SELECTED TEXT -
# Quick inquiry if I may...



## MFB (Dec 20, 2011)

In an attempt to make more room in my ...room before I move out, I was about to bump a slightly old FS thread for my Jackson KV with a lowered price; until I noticed it's been closed for some reason. My only assumption is that it's because it was not an "assembled" guitar versus all the parts being there and thus maybe should've been in Gear vs. Guitars? If that's the case would it be possible to have it moved and re-opened so I can try and move it, since I feel like making a duplicate thread for it is just asking for trouble.

Here's the guitar/thread, http://www.sevenstring.org/forum/guitars-sale-trade-wanted/160365-jackson-js30kv-project.html


----------



## technomancer (Dec 20, 2011)

Opened and moved to Gear since it's parts... also it would have been more appropriate to just use the report post feature for this


----------



## MaxOfMetal (Dec 21, 2011)

I've been closing old FS/FT threads in the Guitar Marketplace. The way I figure, if a thread hasn't been bumped or modified in over three months, chances are, the guitar have moved, or are just no longer for sale. 

Anyone is free to report their older, closed FS/FT thread for it to be reopened. I just got tired of spammers and 1-post necros on them.


----------

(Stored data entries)
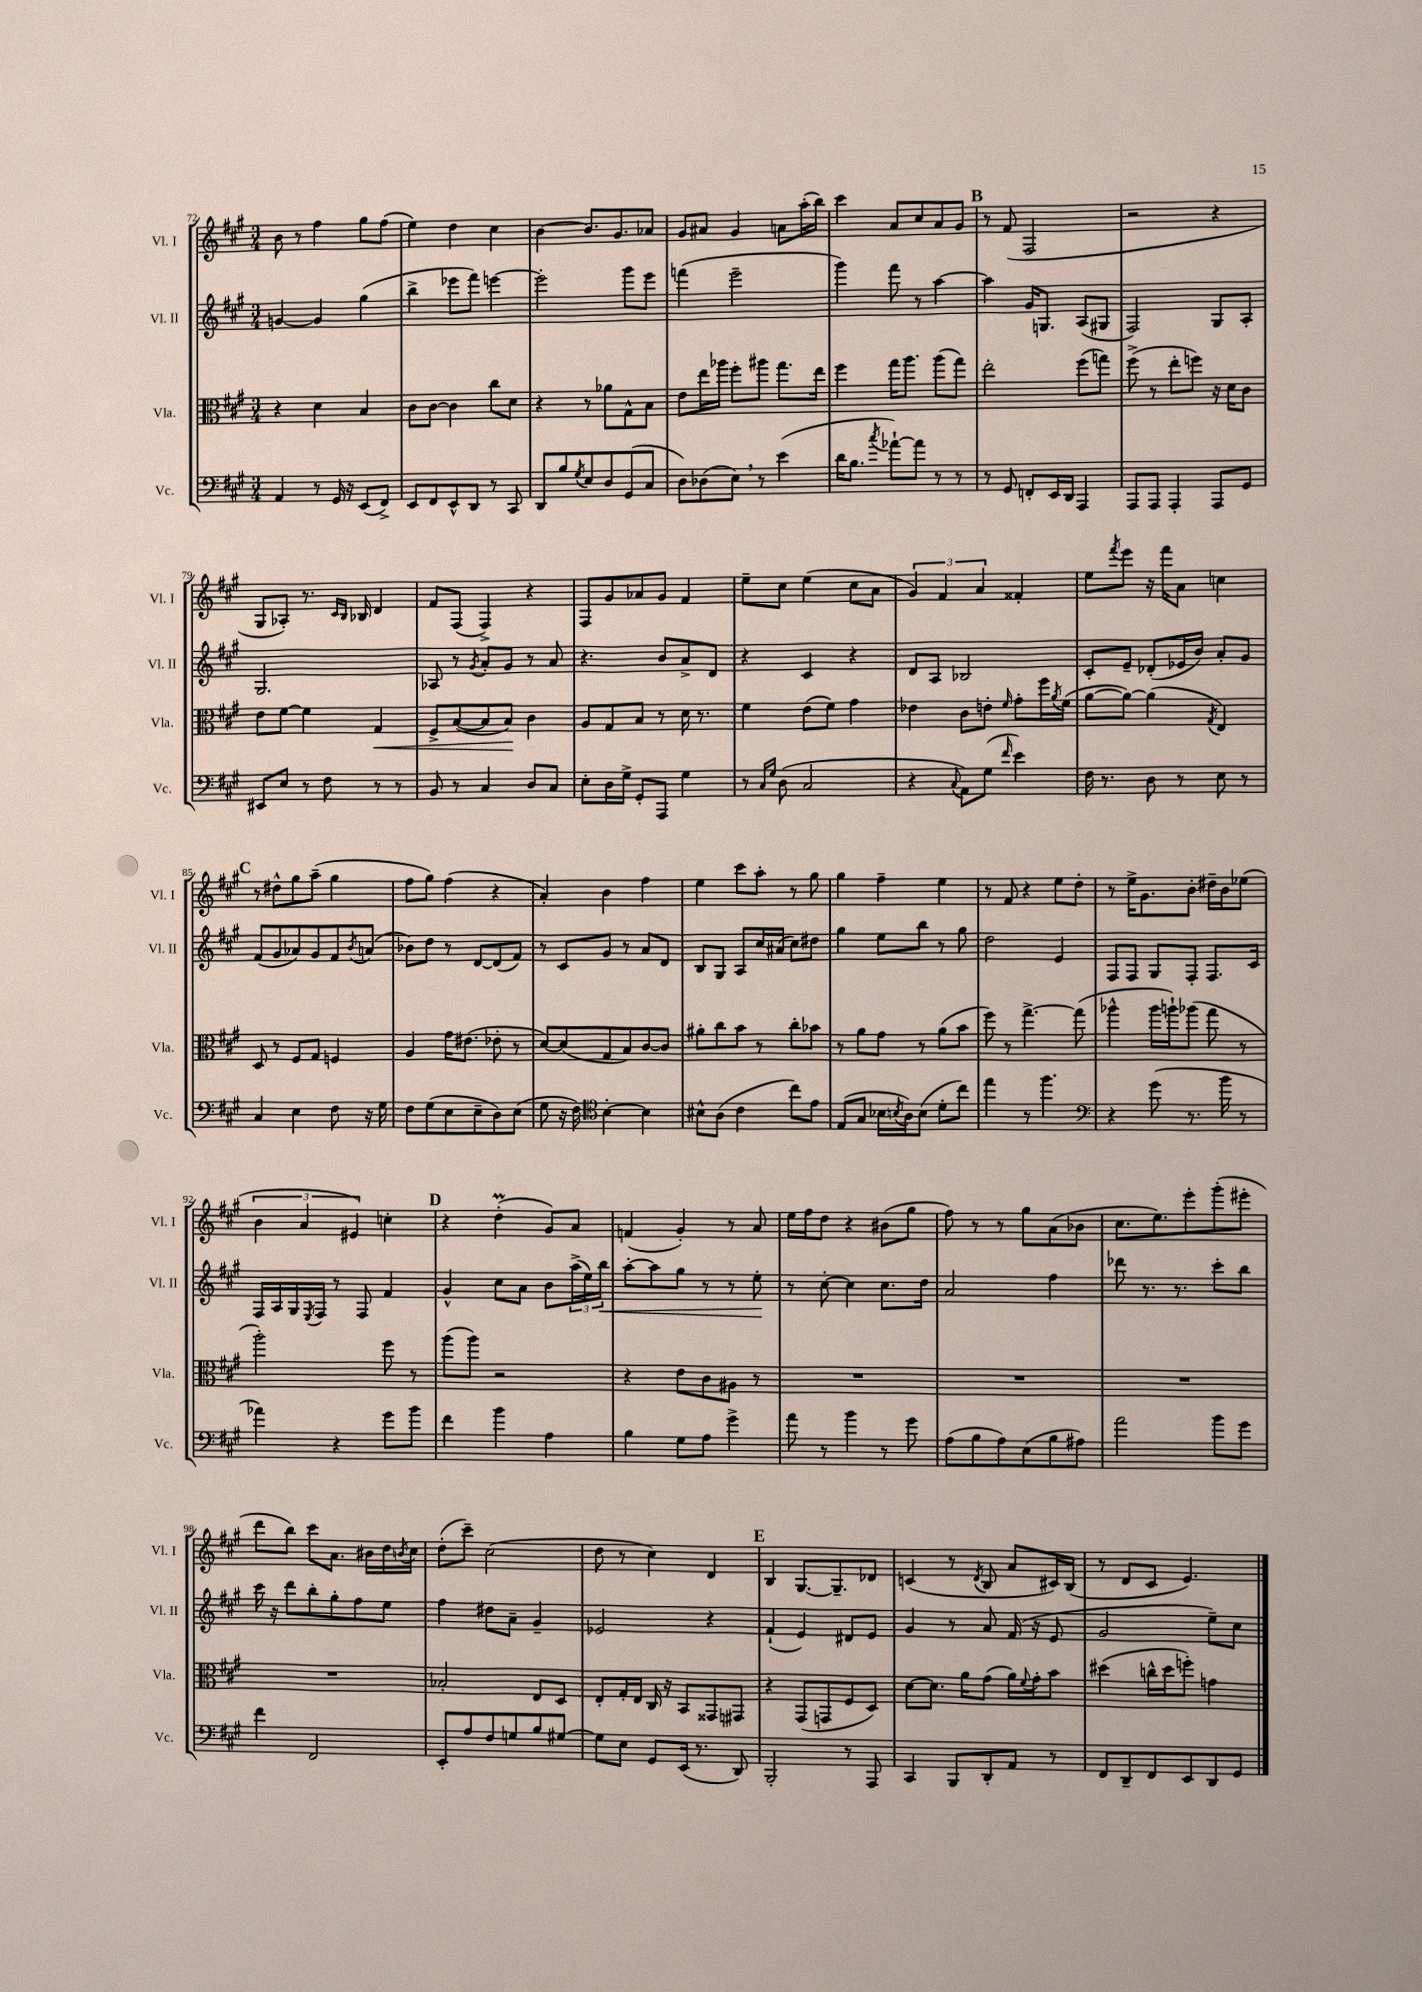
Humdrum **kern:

**kern	**kern	**kern	**kern
*staff4	*staff3	*staff2	*staff1
*clefF4	*clefC3	*clefG2	*clefG2
*k[f#c#g#]	*k[f#c#g#]	*k[f#c#g#]	*k[f#c#g#]
*M3/4	*M3/4	*M3/4	*M3/4
4AA	4r	[4g	8b
.	.	.	8r
8r	4d	4g]	4ff#
16GG#	.	.	.
16r	.	.	.
(8EE	4B	(4gg#	8gg#
8FF#^)	.	.	(8ff#
=	=	=	=
8EE	8c#	4bb^	4ee)
8FF#	[8c#	.	.
8EE^^	4c#]	8eee-	4dd
8DD	.	8fff#)	.
8r	8cc#	[4eee	4cc#
8CC#	8d	.	.
=	=	=	=
8DD	4r	2eee']	[4b
8B	.	.	.
8qG#	.	.	.
8E	8r	.	8.b]
8D	8a-	.	.
.	.	.	8.g#
(8GG#	8G#^^	8ggg#	.
8C#	8B	8eee	8a-
=	=	=	=
8D)	8e	(4fff	8g#
(8D-	16ee	.	8a#
.	16aa-	.	.
8E)	8ff#'	2eee~	4g#
8r	8aa#	.	.
(4e	8.gg#	.	8a
.	.	.	(16aa'
.	16ee	.	16bb)
=	=	=	=
16d	4ff#	4ggg#)	4ccc#
8.B	.	.	.
8qcc#	.	.	.
[8a-`)	16gg#	8fff#	8a
.	8.aa	.	.
8a-]	.	8r	8cc#
8r	(8aa	[4aa	8a
8r	8gg#)	.	8g#
=	=	=	=
8r	2ee'	4aa]	8r
8GG#	.	.	(8f#
8FF'	.	16g#	2F#
.	.	8.G	.
16EE	.	.	.
16DD	.	.	.
4AAA	(8ff#	(8A	.
.	8gg)	8G#	.
=	=	=	=
8AAA	(8ff#^	2F#)	2r
8AAA	8r	.	.
4AAA'	8ee'	.	.
.	8ff)	.	.
8AAA	16r	8G#	4r
.	16d	.	.
8GG#	8c#	8A'	.
=	=	=	=
8EE#	8e	2.G#	8G#
8E	[8f#	.	8A-')
8r	4f#]	.	8.r
8F#	.	.	.
.	.	.	16qqc#
.	.	.	16qqB
.	.	.	16B-
8r	4G#	.	4d
8r	.	.	.
=	=	=	=
8BB	8F#^	8A-	8f#
8r	([8B	8r	(8F#
.	.	8qg#	.
4C#	8B]	8a'	4F#^)
.	8B)	8g#	.
8D	4c#	8r	4r
8C#	.	8a	.
=	=	=	=
8E'	8A	4.r	8F#
16D	8G#	.	8g#
16G#^	.	.	.
8GG#'	8B	.	8a-
8AAA	8r	8b	8g#
4G#	16d	8a^	4f#
.	8.r	.	.
.	.	8d	.
=	=	=	=
8r	4f#	4r	8ee~
16qqC#	.	.	.
16qqG#	.	.	.
(8D	.	.	8cc#
2C#	(8e	4c#	(4ee
.	8f#)	.	.
.	4g#	4r	8cc#
.	.	.	8a
=	=	=	=
4r	4e-	8d	6g#)
.	.	8A	.
.	.	.	6f#
8qqC#	.	.	.
8AA)	8c#	2B-	.
.	.	.	6a
(8G#	8e'	.	.
16qqf#	16qqf#	.	.
4e)	8g#'	.	4f##'
.	16ff#	.	.
.	8qa	.	.
.	(16f#	.	.
=	=	=	=
16F#	[8a	8c#'	8ee
8.r	.	.	.
.	.	.	8qfff#
.	8a_)	8e~	8eee
8D	(4a]	(8d-'	16r
.	.	.	16fff#
8r	.	16e-	8a
.	.	16b)	.
.	8qG#	.	.
8E	4E)	8a'	4cc
8r	.	8g#	.
=	=	=	=
4C#	8D	(8f#	8r
.	8r	8g#	8dd#^^
4E	8F#	8a-)	8gg#
.	8G#	8g#	(8aa~
8F#	4F	8f#	4gg#
.	.	8qb	.
16r	.	(8a	.
16G#	.	.	.
=	=	=	=
8F#	4A	8b-)	8ff#
(8G#	.	8dd	8gg#)
8E	16g#	8r	(4ff#
.	(8.e#	.	.
8E~	.	[8d	.
8D)	8e-'	(8d]	4r
(8E	8r	8f#)	.
=	=	=	=
8G#	[8d)	8r	4a')
16r	(8d]	8c#	.
16F#)	.	.	.
*clefC4	*	*	*
[4B'	8G#	8g#	4b
.	8B)	8r	.
4B]	[8c#	8a	4ff#
.	8c#]	8d	.
=	=	=	=
8B#^^	8a#'	8B	4ee
(8A	8cc#	8G#	.
4c#	8b	8A	8ccc#
.	8r	16cc#	8aa'
.	.	(16a#	.
8cc#)	8cc#'	8cc#)	8r
8e	8b-	8dd#	8gg#
=	=	=	=
(8E	8r	4gg#	4gg#
8G#	8a	.	.
16B-	8g#	8ee	4ff#~
8qB	.	.	.
16A)	.	.	.
(8B	8r	8bb	.
8d'	(8a	8r	4ee
8cc#)	8b	8gg#	.
=	=	=	=
4ee	8ff#)	2dd	8r
.	8r	.	8f#
8r	[4.gg#^	.	4r
4.ff#	.	.	.
.	.	4e	8ee
.	(8gg#]	.	8dd'
=	=	=	=
*clefF4	*	*	*
4r	4aa-^^	8F#	8r
.	.	8F#	16ee^
.	.	.	8.g#
(8g#	16aa-	8G#	.
.	16aa`)	.	.
8.r	(8aa-	8F#'	8b'
.	8gg#	8.F#	16dd#~
16b	.	.	16b
8r	8r	.	(8ee-
.	.	16c#	.
=	=	=	=
4a-)	2aa')	16F#	6b
.	.	16A	.
.	.	16G#	.
.	.	.	6a
.	.	8qE	.
.	.	16F#	.
4r	.	8r	.
.	.	.	6e#)
.	.	8F#	.
8g#	8ff#	4f#	4cc'
8b	8r	.	.
=	=	=	=
4f#	(8aa	4g#^^	4r
.	8aa)	.	.
4b	2r	8cc#	(4dd'
.	.	8a	.
4A	.	8b	8g#)
.	.	(24aa^	8a
.	.	24ee)	.
.	.	24bb	.
=	=	=	=
4B	4r	[8aa'	(4f
.	.	8aa]	.
8G#	8e	8gg#	4g#')
8A	8c#	8r	.
4g#^	8A#	8r	8r
.	8r	8ee'	8a
=	=	=	=
8a	2.r	8r	16ee
.	.	.	16ff#
8r	.	[8cc#'	8dd
4b	.	4cc#]	4r
8r	.	8.cc#	(8b#
8g#	.	.	8gg#
.	.	16dd	.
=	=	=	=
(8A	2.r	2a	8ff#)
8B	.	.	8r
8A)	.	.	8r
(8E	.	.	8gg#
8B	.	4ff#	(8a
8A#)	.	.	8b-
=	=	=	=
2a	2.r	8ddd-	8.cc#
.	.	8.r	.
.	.	.	8.ee)
.	.	8.r	.
.	.	.	8eee'
8b	.	8ccc#'	(8ggg#'
8g#	.	8bb	8eee#'
=	=	=	=
4f#	2.r	16ccc#	8ddd
.	.	16r	.
.	.	8ddd	8bb)
2FF#	.	8bb'	8ccc#
.	.	8gg#'	8.a
.	.	8ff#	.
.	.	.	16b#
.	.	8ee	16dd
.	.	.	8qb
.	.	.	16cc#
=	=	=	=
8EE'	2B-'	4ff#	(8dd'
8A	.	.	8ccc#~)
8F#	.	8dd#	(2cc#
8G	.	8a~	.
8B	8E	4g#~	.
[8G#	8D	.	.
=	=	=	=
8G#]	8E'	2e-	8dd
8E	16G#'	.	8r
.	16E	.	.
8GG#	16C#	.	4cc#)
.	16r	.	.
(16EE	8BB	.	.
8.r	.	.	.
.	8GG##	4r	4d
8DD)	8GG#	.	.
=	=	=	=
2BBB'	4r	(4f#`	4B
.	(8GG#	4e)	[8.G#
.	8GG	.	.
.	.	.	8.G#~]
8r	8F#	8d#	.
8AAA	8D)	8e	8d-
=	=	=	=
4CC#	[8d	4g#	(4c
.	8.d]	.	.
8BBB	.	8r	8r
.	16a	.	.
.	.	.	8qd
8DD'	(8g#	8a	8B
8AA	16a)	(16f#	8a
.	8qqf#	.	.
.	16g#'	16r	.
8r	8b	8e	16c#)
.	.	.	(16B
=	=	=	=
8FF#	(4dd#	2g#	8r
8DD~	.	.	8d
8FF#	16cc^^	.	8c#
.	16dd#	.	.
8EE	8ff')	.	4.e)
8DD	4g	8ee~)	.
8GG#	.	8cc#	.
==	==	==	==
*-	*-	*-	*-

WHAT YOU NEED TO DO - According to the forum thread, how long must an FS/FT thread go without being bumped or modified before MaxOfMetal closes it?

EXPECTED OUTPUT - Over three months.